Working in a range of mediums, artist and Utah resident Daniel Everett investigates the ways in which the built environment shapes our experience as individuals. His work explores ideas relating to architecture, virtual and physical space, modes of vision and surveillance, and the legacy of modernism. salt 5: Daniel Everett includes several photographic prints, two video pieces, and new mixed-media installations.

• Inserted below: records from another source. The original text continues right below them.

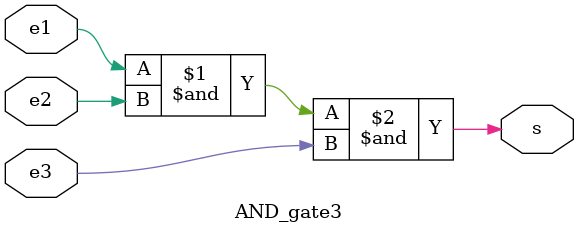
<source format=v>
module AND_gate3 (e1, e2,e3, s);
    input e1;
    input e2;
	input e3;
    output s;


    assign s = e1 & e2 & e3;

endmodule

</source>
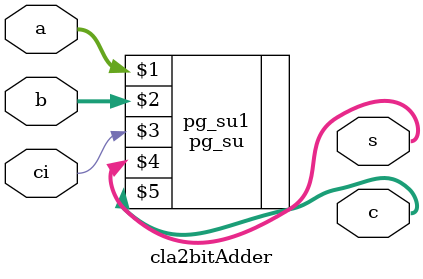
<source format=v>
`include "pg_su.v"
module cla2bitAdder
(
	input [1:0] a,b,
	input ci,
	output [1:0] s,c
);

pg_su pg_su1(a,b,ci,s,c);

endmodule

</source>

A highlight of salt 5: Daniel Everett is the artists photographic works, which often feature what curator Jill Dawsey calls anonymous architecture: generic buildings and structures that serve as spaces of transience. In his Monument series, Everett places images of standard security booths against gradient pink, blue, or green backgrounds, leaving them to float freely and detached from their original context. By referring to these minimal, mass-produced structures as monuments, Everett may suggest that they serve a commemorative function, perhaps paying homage to modernist architecture of the past. Yet the buildings also serve an authoritative purpose of security and surveillance, complicating their perceived banality. Like much of Everetts work, the Monuments are both inviting and unnerving.
The salt series is designed to bring the best of global contemporary art to Utah, and we are delighted to feature a Utah-based artist who is creating work as compelling and challenging as art found anywhere else, says Dawsey. Everetts work is rigorous, formally inventive, and frequently humorous. He uses technologies of his own time and takes inspiration from the contemporary landscape, which is what great artists have always done.

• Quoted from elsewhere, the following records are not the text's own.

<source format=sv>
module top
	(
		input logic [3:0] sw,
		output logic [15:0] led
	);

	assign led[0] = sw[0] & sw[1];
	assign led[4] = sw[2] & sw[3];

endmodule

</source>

Daniel Everett received a BFA in photography from Brigham Young University in 2006 and a MFA in photography from the School of the Art Institute of Chicago in 2009. Everett has had solo exhibitions at the Museum of Contemporary Art Chicago and the NEXT Art Fair, Chicago, and his work has been included in group exhibitions at Spencer Brownstone Gallery, PPOW Gallery, and Allegra LaViola Gallery in New York; 12 Mail Gallery, Paris; XL Art Space, Helsinki; and the Central Utah Art Center, Ephraim, Utah. His work has been featured in Index Magazine, Proximity, and Carousel Magazine. Everett is an Assistant Professor of Visual Arts at Brigham Young University.
The UMFAs salt series affirms the Museums commitment to the art of today and tomorrow, demonstrating that contemporary art is vital, dynamic and socially relevant.